En algún momento, artistas como Bergman, Godard o Fellini, necesitaron mostrar las tripas del objeto creado. Mostrar que tras una etérea película hay unos materiales que desde el inicio de la historia de ese arte han permanecido ocultos al espectador. De repente, un actor detenía el curso implacable de la narración para compartir con nosotros sus opiniones acerca del personaje que interpretaba. Cuando acababan sus palabras, la película (la historia) continuaba. Lo más parecido a esta situación era, hasta entonces, que el celuloide ardiera por un error en la mecánica del dispositivo (maravillosa imagen de un agujero, un cráter en lo que parecía la vida misma). En otras ocasiones, la cámara giraba sobre su eje para encuadrar al equipo de realización y sus máquinas y andamios. Este desvelamiento, rompiendo la fascinación del primer instante, de la superficie, no hacía en mí más que aumentar la fascinación por un espacio poliédrico, más allá de las cuatro paredes del decorado; un espacio intelectual y abstracto.
Todo esto viene a propósito de ver y escuchar en directo la obra del compositor alemán Jörg Widmann: los instrumentos musicales suenan y hay que aprender a hacerlos sonar. En esta situación el instrumento como tal se identifica, su timbre, a su "buen sonido" y desaparece como objeto productor. Widmann gusta de usar el instrumento en un sentido más amplio: utilizar para la composición la propia fisicidad del aparato. Así, araña, golpea, tamborilea, explora las posibilidades según sea la manipulación requerida por el instrumento y hasta genera quasi efectos vocoder al tocar una trompa dentro de la caja de resonancia de un piano.
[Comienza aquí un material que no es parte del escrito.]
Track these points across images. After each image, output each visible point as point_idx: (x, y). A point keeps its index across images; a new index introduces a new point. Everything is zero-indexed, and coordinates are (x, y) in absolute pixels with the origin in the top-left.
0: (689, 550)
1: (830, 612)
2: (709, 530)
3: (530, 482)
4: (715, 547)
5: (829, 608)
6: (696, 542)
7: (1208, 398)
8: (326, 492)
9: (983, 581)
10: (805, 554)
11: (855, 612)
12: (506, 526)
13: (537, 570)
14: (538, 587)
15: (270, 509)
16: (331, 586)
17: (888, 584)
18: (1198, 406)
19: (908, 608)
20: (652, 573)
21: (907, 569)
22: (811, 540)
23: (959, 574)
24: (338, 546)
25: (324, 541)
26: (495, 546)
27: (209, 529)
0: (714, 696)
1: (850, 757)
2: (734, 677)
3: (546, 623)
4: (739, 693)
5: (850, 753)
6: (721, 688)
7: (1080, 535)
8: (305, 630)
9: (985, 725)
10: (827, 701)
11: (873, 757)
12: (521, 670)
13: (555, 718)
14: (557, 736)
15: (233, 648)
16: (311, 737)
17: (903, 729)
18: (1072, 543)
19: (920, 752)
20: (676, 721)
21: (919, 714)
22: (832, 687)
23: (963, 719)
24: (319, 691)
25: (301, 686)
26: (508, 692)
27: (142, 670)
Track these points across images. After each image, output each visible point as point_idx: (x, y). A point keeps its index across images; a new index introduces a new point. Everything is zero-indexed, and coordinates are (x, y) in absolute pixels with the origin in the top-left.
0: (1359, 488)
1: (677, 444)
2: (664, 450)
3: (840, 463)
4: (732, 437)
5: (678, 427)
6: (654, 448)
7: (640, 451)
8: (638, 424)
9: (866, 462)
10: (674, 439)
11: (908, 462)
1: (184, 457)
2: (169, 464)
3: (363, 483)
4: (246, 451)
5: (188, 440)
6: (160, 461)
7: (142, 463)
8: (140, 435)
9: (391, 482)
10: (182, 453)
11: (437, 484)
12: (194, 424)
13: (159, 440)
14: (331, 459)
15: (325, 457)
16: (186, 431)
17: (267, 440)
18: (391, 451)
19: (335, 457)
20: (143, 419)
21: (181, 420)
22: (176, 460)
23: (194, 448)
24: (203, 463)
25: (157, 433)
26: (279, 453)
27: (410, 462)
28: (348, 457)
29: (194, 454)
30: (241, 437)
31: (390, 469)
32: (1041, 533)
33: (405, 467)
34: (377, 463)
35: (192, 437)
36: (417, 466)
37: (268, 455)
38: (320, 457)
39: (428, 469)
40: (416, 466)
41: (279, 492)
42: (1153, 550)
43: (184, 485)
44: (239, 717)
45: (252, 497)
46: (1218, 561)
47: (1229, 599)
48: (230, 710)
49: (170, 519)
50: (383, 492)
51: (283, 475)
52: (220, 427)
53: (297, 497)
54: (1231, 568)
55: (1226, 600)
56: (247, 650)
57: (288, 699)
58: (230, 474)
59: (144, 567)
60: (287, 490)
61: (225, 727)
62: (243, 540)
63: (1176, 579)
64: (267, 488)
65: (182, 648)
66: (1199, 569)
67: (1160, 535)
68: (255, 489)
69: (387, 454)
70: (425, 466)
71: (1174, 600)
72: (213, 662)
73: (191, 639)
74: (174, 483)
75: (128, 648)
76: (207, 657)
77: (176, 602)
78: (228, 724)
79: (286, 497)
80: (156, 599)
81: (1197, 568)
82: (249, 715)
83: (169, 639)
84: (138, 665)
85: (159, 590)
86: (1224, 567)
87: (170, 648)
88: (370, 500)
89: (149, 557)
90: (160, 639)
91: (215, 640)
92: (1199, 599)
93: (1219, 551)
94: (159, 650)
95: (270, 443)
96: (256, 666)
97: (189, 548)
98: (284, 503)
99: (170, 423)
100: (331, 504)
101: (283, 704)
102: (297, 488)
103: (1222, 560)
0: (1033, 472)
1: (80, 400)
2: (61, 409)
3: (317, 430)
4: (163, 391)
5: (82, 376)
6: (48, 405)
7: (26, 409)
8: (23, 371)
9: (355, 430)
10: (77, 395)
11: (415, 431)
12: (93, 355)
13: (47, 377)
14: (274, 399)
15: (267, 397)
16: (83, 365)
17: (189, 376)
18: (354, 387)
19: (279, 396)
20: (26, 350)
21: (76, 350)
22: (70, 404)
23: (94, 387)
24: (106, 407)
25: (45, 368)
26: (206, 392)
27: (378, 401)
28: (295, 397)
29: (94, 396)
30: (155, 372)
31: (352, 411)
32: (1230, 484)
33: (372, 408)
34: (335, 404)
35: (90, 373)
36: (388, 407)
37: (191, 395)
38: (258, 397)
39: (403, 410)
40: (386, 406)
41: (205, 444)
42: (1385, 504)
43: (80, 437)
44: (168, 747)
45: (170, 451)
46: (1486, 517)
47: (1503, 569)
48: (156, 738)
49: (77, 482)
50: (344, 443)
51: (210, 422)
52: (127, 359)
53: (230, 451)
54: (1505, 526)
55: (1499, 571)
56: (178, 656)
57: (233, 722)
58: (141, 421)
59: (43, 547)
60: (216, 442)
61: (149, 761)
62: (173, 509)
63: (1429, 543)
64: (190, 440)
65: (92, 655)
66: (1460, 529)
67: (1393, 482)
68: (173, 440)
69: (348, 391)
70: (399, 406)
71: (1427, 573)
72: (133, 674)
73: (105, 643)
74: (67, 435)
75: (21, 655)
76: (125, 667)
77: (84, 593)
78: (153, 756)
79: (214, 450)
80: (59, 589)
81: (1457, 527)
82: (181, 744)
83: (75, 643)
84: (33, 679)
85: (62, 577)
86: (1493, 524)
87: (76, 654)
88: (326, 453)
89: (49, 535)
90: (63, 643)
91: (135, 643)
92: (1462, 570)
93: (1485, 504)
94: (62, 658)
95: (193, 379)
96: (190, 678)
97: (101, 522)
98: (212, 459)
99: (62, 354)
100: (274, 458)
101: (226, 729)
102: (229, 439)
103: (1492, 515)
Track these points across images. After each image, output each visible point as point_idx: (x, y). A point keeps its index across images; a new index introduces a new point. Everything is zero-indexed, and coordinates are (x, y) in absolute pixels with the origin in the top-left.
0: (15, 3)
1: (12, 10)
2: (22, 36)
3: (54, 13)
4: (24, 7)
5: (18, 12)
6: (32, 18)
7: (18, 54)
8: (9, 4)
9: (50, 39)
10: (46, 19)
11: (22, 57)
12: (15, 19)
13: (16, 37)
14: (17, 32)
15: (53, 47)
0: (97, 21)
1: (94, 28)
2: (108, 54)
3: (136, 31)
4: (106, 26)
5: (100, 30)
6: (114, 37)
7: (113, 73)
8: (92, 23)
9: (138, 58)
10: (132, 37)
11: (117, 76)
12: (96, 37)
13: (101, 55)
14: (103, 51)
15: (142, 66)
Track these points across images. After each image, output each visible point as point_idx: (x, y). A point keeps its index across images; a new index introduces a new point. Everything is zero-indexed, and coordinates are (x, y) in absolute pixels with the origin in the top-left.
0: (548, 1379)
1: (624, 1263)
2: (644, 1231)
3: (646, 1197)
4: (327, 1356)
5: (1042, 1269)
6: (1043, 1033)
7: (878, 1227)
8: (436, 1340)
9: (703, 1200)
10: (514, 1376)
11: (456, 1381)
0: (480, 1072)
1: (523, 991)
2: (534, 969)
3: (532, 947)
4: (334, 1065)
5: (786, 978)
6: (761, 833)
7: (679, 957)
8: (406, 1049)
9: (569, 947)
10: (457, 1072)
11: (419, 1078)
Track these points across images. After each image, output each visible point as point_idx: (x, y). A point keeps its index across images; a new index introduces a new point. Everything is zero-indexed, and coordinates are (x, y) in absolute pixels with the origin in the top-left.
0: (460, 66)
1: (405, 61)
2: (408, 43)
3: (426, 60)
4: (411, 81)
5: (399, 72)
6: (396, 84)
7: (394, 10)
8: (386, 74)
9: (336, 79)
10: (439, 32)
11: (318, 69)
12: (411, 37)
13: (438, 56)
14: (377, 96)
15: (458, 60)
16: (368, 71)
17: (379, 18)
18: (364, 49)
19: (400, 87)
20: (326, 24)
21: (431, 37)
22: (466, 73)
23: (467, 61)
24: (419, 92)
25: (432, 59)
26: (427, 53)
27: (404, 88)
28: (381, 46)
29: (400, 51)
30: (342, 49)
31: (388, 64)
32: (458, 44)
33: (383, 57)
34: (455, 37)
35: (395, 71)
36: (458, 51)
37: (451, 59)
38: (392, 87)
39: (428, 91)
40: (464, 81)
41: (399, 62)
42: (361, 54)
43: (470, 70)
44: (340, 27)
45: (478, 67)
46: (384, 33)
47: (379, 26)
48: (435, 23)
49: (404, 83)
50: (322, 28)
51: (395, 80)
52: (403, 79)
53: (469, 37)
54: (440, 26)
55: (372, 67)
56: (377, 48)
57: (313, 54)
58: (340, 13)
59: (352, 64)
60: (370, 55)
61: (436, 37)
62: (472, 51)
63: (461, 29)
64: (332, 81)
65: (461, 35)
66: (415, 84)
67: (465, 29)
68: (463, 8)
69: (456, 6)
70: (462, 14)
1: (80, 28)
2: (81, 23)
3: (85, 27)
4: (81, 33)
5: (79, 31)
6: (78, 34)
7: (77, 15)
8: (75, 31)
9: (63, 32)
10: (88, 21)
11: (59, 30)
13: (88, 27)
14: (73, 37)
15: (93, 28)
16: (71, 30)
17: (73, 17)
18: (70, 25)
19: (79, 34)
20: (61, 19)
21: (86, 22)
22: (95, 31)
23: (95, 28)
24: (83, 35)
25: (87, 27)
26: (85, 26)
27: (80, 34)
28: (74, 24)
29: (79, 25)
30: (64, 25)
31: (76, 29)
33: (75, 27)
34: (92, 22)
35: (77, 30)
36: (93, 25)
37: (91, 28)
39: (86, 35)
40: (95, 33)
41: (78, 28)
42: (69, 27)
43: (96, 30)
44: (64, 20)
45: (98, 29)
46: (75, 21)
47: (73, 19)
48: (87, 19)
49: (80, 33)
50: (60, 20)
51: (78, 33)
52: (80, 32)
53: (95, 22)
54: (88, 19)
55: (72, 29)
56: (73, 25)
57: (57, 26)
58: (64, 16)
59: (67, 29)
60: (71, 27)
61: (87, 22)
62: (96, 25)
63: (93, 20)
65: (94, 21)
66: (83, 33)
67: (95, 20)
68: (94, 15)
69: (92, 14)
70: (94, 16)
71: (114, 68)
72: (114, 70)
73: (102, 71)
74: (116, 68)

El aire del clarinete es una corriente de aire dentro de un tubo de madera a la vez que la energía que crea el sonido (a la vez o, incluso, antes). Y un violín son cuerdas frotándose. El piano (cerca del piano preparado pero no lo mismo) se convierte es una orquesta de sonidos residuales y, en fin, en una caja de resonancia, en un micrófono abierto al mundo.
La belleza –la belleza es el placer– de escuchar todos esos matices que, al igual que la interpretación clásica, siempre será diferente según momento, instrumento e instrumentista, pone la presencia matérica del instrumento en primer plano. De alguna manera, pienso, esto hace descender a los divinos instrumentos al suelo de lo real, donde todo se puede tocar, romper o acariciar, donde todo tiene un principio y un fin.
Hubiera sido maravilloso que Ema Alexeeva (violinista del PluralEnsemble que realizaba el concierto) hubiera destrozado el violín al final de su anaeróbica interpretación de los Etudes I-III (para violín solo), y que las cuerdas hubieran cedido y saltado, igual que, en otra época, ardía el celuloide. Ese agujero hablaría de la debilidad de la existencia, como el sonido de la madera o el roce del aire. El fin del deseo es la muerte, al fin y al cabo.